(Items listed in a dataset)
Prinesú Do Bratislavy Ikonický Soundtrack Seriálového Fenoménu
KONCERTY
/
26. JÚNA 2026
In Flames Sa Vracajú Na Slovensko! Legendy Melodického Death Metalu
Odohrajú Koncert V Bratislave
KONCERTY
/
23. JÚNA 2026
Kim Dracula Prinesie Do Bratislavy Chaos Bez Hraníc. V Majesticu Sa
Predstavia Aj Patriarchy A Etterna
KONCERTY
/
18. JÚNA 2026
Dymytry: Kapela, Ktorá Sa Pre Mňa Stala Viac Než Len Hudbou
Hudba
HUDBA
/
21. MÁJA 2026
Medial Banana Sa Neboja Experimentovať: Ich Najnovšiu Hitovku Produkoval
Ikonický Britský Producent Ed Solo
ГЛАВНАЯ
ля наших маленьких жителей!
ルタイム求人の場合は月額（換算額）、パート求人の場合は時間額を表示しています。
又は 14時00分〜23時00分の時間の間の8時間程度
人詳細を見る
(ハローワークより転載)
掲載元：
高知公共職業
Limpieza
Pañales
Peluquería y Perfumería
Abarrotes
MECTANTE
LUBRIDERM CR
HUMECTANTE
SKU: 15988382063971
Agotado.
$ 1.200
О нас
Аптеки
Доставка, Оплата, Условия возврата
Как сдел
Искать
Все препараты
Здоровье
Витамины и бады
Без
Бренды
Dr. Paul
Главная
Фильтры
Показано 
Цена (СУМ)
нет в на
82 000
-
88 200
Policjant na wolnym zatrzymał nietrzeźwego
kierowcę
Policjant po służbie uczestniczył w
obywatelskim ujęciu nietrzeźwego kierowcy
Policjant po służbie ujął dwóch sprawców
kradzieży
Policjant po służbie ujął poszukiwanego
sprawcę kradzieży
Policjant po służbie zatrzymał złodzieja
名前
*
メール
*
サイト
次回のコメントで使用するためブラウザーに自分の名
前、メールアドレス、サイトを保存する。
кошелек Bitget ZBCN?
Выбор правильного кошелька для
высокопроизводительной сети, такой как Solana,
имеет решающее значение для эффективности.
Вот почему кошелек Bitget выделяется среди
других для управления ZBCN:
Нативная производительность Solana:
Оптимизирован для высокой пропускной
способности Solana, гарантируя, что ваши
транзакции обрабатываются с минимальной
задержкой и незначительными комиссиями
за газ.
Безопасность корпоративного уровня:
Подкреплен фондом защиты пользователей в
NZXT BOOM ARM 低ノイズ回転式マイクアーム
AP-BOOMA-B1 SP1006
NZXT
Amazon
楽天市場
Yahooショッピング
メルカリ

■ WHAT YOU HAVE TO DO:
Edit the rows above so that every "KONCERTY" reads "CONCERTS", and leave everything else unchanged.

■ TASK OUTPUT:
Prinesú Do Bratislavy Ikonický Soundtrack Seriálového Fenoménu
CONCERTS
/
26. JÚNA 2026
In Flames Sa Vracajú Na Slovensko! Legendy Melodického Death Metalu
Odohrajú Koncert V Bratislave
CONCERTS
/
23. JÚNA 2026
Kim Dracula Prinesie Do Bratislavy Chaos Bez Hraníc. V Majesticu Sa
Predstavia Aj Patriarchy A Etterna
CONCERTS
/
18. JÚNA 2026
Dymytry: Kapela, Ktorá Sa Pre Mňa Stala Viac Než Len Hudbou
Hudba
HUDBA
/
21. MÁJA 2026
Medial Banana Sa Neboja Experimentovať: Ich Najnovšiu Hitovku Produkoval
Ikonický Britský Producent Ed Solo
ГЛАВНАЯ
ля наших маленьких жителей!
ルタイム求人の場合は月額（換算額）、パート求人の場合は時間額を表示しています。
又は 14時00分〜23時00分の時間の間の8時間程度
人詳細を見る
(ハローワークより転載)
掲載元：
高知公共職業
Limpieza
Pañales
Peluquería y Perfumería
Abarrotes
MECTANTE
LUBRIDERM CR
HUMECTANTE
SKU: 15988382063971
Agotado.
$ 1.200
О нас
Аптеки
Доставка, Оплата, Условия возврата
Как сдел
Искать
Все препараты
Здоровье
Витамины и бады
Без
Бренды
Dr. Paul
Главная
Фильтры
Показано 
Цена (СУМ)
нет в на
82 000
-
88 200
Policjant na wolnym zatrzymał nietrzeźwego
kierowcę
Policjant po służbie uczestniczył w
obywatelskim ujęciu nietrzeźwego kierowcy
Policjant po służbie ujął dwóch sprawców
kradzieży
Policjant po służbie ujął poszukiwanego
sprawcę kradzieży
Policjant po służbie zatrzymał złodzieja
名前
*
メール
*
サイト
次回のコメントで使用するためブラウザーに自分の名
前、メールアドレス、サイトを保存する。
кошелек Bitget ZBCN?
Выбор правильного кошелька для
высокопроизводительной сети, такой как Solana,
имеет решающее значение для эффективности.
Вот почему кошелек Bitget выделяется среди
других для управления ZBCN:
Нативная производительность Solana:
Оптимизирован для высокой пропускной
способности Solana, гарантируя, что ваши
транзакции обрабатываются с минимальной
задержкой и незначительными комиссиями
за газ.
Безопасность корпоративного уровня:
Подкреплен фондом защиты пользователей в
NZXT BOOM ARM 低ノイズ回転式マイクアーム
AP-BOOMA-B1 SP1006
NZXT
Amazon
楽天市場
Yahooショッピング
メルカリ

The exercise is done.